An approach for optimizing ensemble intrusion detection systems

Intrusion Detection System is yet an interesting research topic. With a very large amount of traffic in real-time networks, feature selection techniques that are effectively able to find important and relevant features are required. Hence, the most important and relevant set of features is the key to improve the performance of intrusion detection system. This study aims to find the best relevant selected features that can be used as important features in a new IDS dataset. To achieve the aim, an approach for generating optimized ensemble IDS is developed. Six features selection methods are used and compared, i.e.: Information Gain (IG), Gain Ratio (GR), Symmetrical Uncertainty (SU), Relief-F (R-F), One-R (OR) and Chi-Square (CS). The feature selection techniques produce sets of selected features. Each best selected number of features that are obtained from feature ranking step for respective feature selection technique will be used to classify attacks via four classification methods, i.e.: Bayesian Network (BN), Naïve Bayesian (NB), Decision Tree: J48 and SOM. Then, each feature selection technique with its respective best features is combined with each classifier method to generate ensemble IDSs.
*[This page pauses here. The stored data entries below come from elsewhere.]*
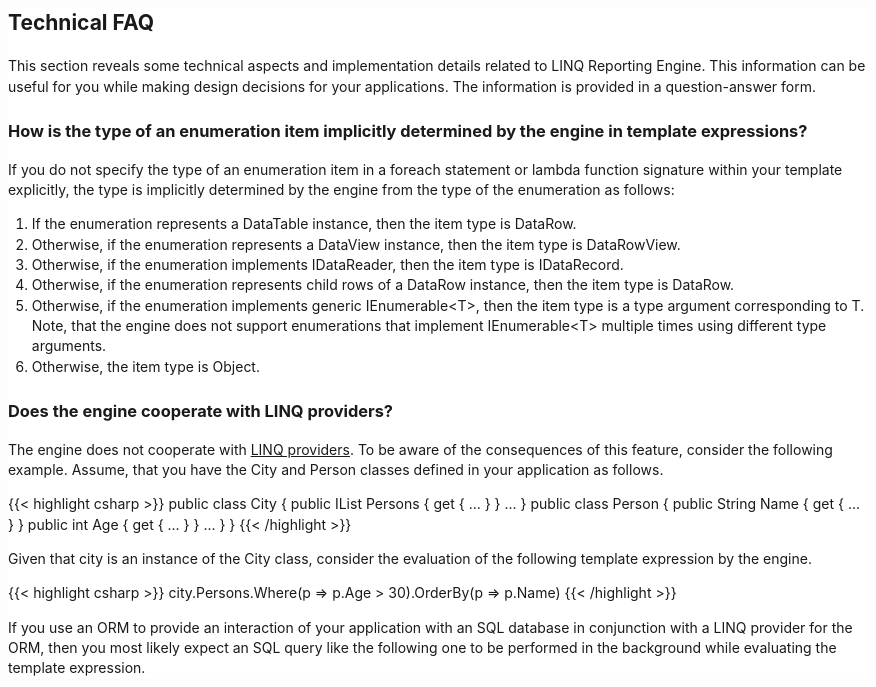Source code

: ## Technical FAQ

This section reveals some technical aspects and implementation details related to LINQ Reporting Engine. This information can be useful for you while making design decisions for your applications. The information is provided in a question-answer form.

### How is the type of an enumeration item implicitly determined by the engine in template expressions?

If you do not specify the type of an enumeration item in a foreach statement or lambda function signature within your template explicitly, the type is implicitly determined by the engine from the type of the enumeration as follows:

1. If the enumeration represents a DataTable instance, then the item type is DataRow.
1. Otherwise, if the enumeration represents a DataView instance, then the item type is DataRowView.
1. Otherwise, if the enumeration implements IDataReader, then the item type is IDataRecord.
1. Otherwise, if the enumeration represents child rows of a DataRow instance, then the item type is DataRow.
1. Otherwise, if the enumeration implements generic IEnumerable&lt;T&gt;, then the item type is a type argument corresponding to T. Note, that the engine does not support enumerations that implement IEnumerable&lt;T&gt; multiple times using different type arguments.
1. Otherwise, the item type is Object.

### Does the engine cooperate with LINQ providers?

The engine does not cooperate with [LINQ providers](http://msdn.microsoft.com/en-us/library/vstudio/bb882640\(v=vs.110\).aspx). To be aware of the consequences of this feature, consider the following example. Assume, that you have the City and Person classes defined in your application as follows.

{{< highlight csharp >}}
public class City
{
    public IList<Person> Persons { get { ... } }
    ...
}
public class Person
{
    public String Name { get { ... } }
    public int Age { get { ... } }
    ...
    }
}
{{< /highlight >}}

Given that city is an instance of the City class, consider the evaluation of the following template expression by the engine.

{{< highlight csharp >}}
city.Persons.Where(p => p.Age > 30).OrderBy(p => p.Name)
{{< /highlight >}}

If you use an ORM to provide an interaction of your application with an SQL database in conjunction with a LINQ provider for the ORM, then you most likely expect an SQL query like the following one to be performed in the background while evaluating the template expression.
Lastly, the ensemble IDSs are evaluated using Hold-up, K-fold validation approaches, as well as F-Measure and statistical validation approaches. Experimental results using Weka tools on ITD-UTM dataset show the optimized ensemble IDSs using (SU and BN); using (CS and BN) or (CS and SOM) or (IG and NB); and using (OR and BN) with respective ten, four and seven best selected features achieves 81.0316%, 85.2593%, and 80.8625% of accuracy, respectively. In addition, ensemble IDSs using (SU and BN) and using (OR and J48) with ten and six best respective selected features, perform the best F-measure value, i.e.: 0.853 and 0.830, respectively. Indirect comparison with other ensemble IDS on different dataset is discussed.